• _EXCERPT TO READ_
╔══

H-1B status differs from B-1/B-2 visas and the Visa Waiver Program in that it does not require maintenance of a foreign residence; a corporation may petition for its owner under this category; the employer must maintain records open for inspection, and agree to pay an employee reasonable costs of transportation home if that employee is terminated by the employer. The employer must begin paying the approved prevailing wage or better within 30 days of entry into the U.S. or within 60 days from the filing of the change of status application for an alien whose filing was made in the U.S.   The position itself must be permanent.  Some examples of approvable  H-1B  petitions  include  those  for  Accountants,  Financial  Analysts,  Architects, Engineers, Systems Analysts, Market Research Analysts, and Business Analysts, in contrast with petitions for Managers and Secretaries.

Some exceptions and special legislation exist for citizens of Singapore, Chile, and Australia; however, these are not addressed in this article.

Intracompany  transferee  visa  status  may  be  granted  for  executives,  managers  and specialized knowledge employees of foreign companies having related companies in the U.S. Under Section 101 (a) (15) (L) of the Immigration and Nationality Act, an alien—who, within the preceding three years, has been employed abroad for one continuous year by a qualifying organization—may be admitted temporarily to the U.S. to be employed by a parent, branch, affiliate, or subsidiary of that employer in a managerial or executive capacity, or in a position requiring specialized knowledge. When applying under this category, the foreign Beneficiary is
not necessarily required to posses baccalaureate degree or its U.S. equivalent, and the salary requirements are flexible as long as the petitioning U.S. company is a qualifying organization and the beneficiary can demonstrate employment abroad with the qualifying organization for one continuous year in the preceding three years.

╚══

• _EXTRACTED MATERIAL_
╔══

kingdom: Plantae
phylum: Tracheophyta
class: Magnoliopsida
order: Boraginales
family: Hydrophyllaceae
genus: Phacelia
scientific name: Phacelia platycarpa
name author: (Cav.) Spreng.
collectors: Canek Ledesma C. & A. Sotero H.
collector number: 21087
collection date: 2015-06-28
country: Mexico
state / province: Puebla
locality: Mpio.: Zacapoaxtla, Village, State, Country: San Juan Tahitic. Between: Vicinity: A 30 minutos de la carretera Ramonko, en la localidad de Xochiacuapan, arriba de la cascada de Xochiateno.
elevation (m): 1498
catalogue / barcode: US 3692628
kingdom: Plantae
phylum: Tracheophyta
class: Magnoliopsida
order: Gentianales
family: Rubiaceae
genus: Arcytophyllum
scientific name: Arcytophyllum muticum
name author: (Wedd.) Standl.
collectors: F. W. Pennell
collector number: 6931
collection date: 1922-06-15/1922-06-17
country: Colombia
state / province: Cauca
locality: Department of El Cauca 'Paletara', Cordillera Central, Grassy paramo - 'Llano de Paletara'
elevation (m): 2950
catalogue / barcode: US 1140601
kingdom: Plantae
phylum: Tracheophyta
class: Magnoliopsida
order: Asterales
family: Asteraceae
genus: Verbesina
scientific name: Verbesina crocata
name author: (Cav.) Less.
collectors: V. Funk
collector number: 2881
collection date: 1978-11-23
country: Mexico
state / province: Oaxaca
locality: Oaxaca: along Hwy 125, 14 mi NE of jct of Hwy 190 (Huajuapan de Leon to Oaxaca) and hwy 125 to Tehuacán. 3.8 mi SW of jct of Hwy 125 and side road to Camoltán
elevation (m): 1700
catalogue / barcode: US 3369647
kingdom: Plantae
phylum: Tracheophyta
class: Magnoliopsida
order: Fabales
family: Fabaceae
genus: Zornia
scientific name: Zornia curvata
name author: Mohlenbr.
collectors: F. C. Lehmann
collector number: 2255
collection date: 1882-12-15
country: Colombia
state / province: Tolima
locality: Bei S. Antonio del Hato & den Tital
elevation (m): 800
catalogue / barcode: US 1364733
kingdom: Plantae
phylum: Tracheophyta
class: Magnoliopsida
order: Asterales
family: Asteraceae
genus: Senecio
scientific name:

╚══

• _WHAT TO WORK ON_
Answer these questions from the visa excerpt:
1. Within how many days of entry into the U.S. must an H-1B employer begin paying the approved prevailing wage?
2. Citizens of which three countries have exceptions and special legislation that the excerpt does not address?
3. Under which section of the Immigration and Nationality Act may an intracompany transferee be admitted temporarily to the U.S.?
The data above were drawn from a separate source.

• _WRITTEN SOLUTION_
1. Within 30 days.
2. Singapore, Chile, and Australia.
3. Section 101 (a) (15) (L).